Start of DATA SHOWN
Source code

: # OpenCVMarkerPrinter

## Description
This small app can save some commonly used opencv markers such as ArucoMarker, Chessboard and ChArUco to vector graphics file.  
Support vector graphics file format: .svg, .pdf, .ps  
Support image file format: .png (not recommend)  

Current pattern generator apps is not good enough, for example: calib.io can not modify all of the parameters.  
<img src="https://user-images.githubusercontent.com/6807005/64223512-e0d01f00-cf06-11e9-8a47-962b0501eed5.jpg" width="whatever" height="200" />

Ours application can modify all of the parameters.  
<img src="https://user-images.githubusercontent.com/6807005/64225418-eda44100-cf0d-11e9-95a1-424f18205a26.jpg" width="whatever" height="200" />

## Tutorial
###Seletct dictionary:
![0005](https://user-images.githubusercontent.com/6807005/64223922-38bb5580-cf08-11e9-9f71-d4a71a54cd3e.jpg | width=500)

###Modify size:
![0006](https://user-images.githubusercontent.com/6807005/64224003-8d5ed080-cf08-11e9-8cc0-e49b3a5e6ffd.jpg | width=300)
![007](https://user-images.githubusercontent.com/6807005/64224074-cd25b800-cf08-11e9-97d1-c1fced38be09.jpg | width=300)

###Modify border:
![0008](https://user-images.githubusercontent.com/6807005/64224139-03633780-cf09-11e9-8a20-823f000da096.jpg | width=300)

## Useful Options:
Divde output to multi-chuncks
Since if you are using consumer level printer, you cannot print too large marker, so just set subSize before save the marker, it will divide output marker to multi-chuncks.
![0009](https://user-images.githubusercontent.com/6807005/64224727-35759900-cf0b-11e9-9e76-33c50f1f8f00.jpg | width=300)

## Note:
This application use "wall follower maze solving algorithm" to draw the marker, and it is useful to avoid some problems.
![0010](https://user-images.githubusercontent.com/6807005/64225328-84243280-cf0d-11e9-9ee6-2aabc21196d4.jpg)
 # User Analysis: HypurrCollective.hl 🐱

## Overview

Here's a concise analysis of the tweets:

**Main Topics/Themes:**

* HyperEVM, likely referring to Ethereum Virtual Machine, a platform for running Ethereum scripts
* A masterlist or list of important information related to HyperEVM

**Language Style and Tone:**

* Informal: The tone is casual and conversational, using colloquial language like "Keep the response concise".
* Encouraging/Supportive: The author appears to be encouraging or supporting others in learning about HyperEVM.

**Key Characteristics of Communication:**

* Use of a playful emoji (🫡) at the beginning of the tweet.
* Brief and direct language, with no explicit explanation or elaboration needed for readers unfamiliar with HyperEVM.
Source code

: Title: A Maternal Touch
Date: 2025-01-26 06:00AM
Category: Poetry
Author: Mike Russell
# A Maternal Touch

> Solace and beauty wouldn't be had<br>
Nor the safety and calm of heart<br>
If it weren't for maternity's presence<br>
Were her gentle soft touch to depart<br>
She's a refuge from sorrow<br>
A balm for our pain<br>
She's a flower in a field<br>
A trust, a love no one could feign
End of DATA SHOWN
:: TASK BRIEF ::
An exact copy of every entry is required.

:: OUTPUT FOR THIS TASK ::
Source code

: # OpenCVMarkerPrinter

## Description
This small app can save some commonly used opencv markers such as ArucoMarker, Chessboard and ChArUco to vector graphics file.  
Support vector graphics file format: .svg, .pdf, .ps  
Support image file format: .png (not recommend)  

Current pattern generator apps is not good enough, for example: calib.io can not modify all of the parameters.  
<img src="https://user-images.githubusercontent.com/6807005/64223512-e0d01f00-cf06-11e9-8a47-962b0501eed5.jpg" width="whatever" height="200" />

Ours application can modify all of the parameters.  
<img src="https://user-images.githubusercontent.com/6807005/64225418-eda44100-cf0d-11e9-95a1-424f18205a26.jpg" width="whatever" height="200" />

## Tutorial
###Seletct dictionary:
![0005](https://user-images.githubusercontent.com/6807005/64223922-38bb5580-cf08-11e9-9f71-d4a71a54cd3e.jpg | width=500)

###Modify size:
![0006](https://user-images.githubusercontent.com/6807005/64224003-8d5ed080-cf08-11e9-8cc0-e49b3a5e6ffd.jpg | width=300)
![007](https://user-images.githubusercontent.com/6807005/64224074-cd25b800-cf08-11e9-97d1-c1fced38be09.jpg | width=300)

###Modify border:
![0008](https://user-images.githubusercontent.com/6807005/64224139-03633780-cf09-11e9-8a20-823f000da096.jpg | width=300)

## Useful Options:
Divde output to multi-chuncks
Since if you are using consumer level printer, you cannot print too large marker, so just set subSize before save the marker, it will divide output marker to multi-chuncks.
![0009](https://user-images.githubusercontent.com/6807005/64224727-35759900-cf0b-11e9-9e76-33c50f1f8f00.jpg | width=300)

## Note:
This application use "wall follower maze solving algorithm" to draw the marker, and it is useful to avoid some problems.
![0010](https://user-images.githubusercontent.com/6807005/64225328-84243280-cf0d-11e9-9ee6-2aabc21196d4.jpg)
 # User Analysis: HypurrCollective.hl 🐱

## Overview

Here's a concise analysis of the tweets:

**Main Topics/Themes:**

* HyperEVM, likely referring to Ethereum Virtual Machine, a platform for running Ethereum scripts
* A masterlist or list of important information related to HyperEVM

**Language Style and Tone:**

* Informal: The tone is casual and conversational, using colloquial language like "Keep the response concise".
* Encouraging/Supportive: The author appears to be encouraging or supporting others in learning about HyperEVM.

**Key Characteristics of Communication:**

* Use of a playful emoji (🫡) at the beginning of the tweet.
* Brief and direct language, with no explicit explanation or elaboration needed for readers unfamiliar with HyperEVM.
Source code

: Title: A Maternal Touch
Date: 2025-01-26 06:00AM
Category: Poetry
Author: Mike Russell
# A Maternal Touch

> Solace and beauty wouldn't be had<br>
Nor the safety and calm of heart<br>
If it weren't for maternity's presence<br>
Were her gentle soft touch to depart<br>
She's a refuge from sorrow<br>
A balm for our pain<br>
She's a flower in a field<br>
A trust, a love no one could feign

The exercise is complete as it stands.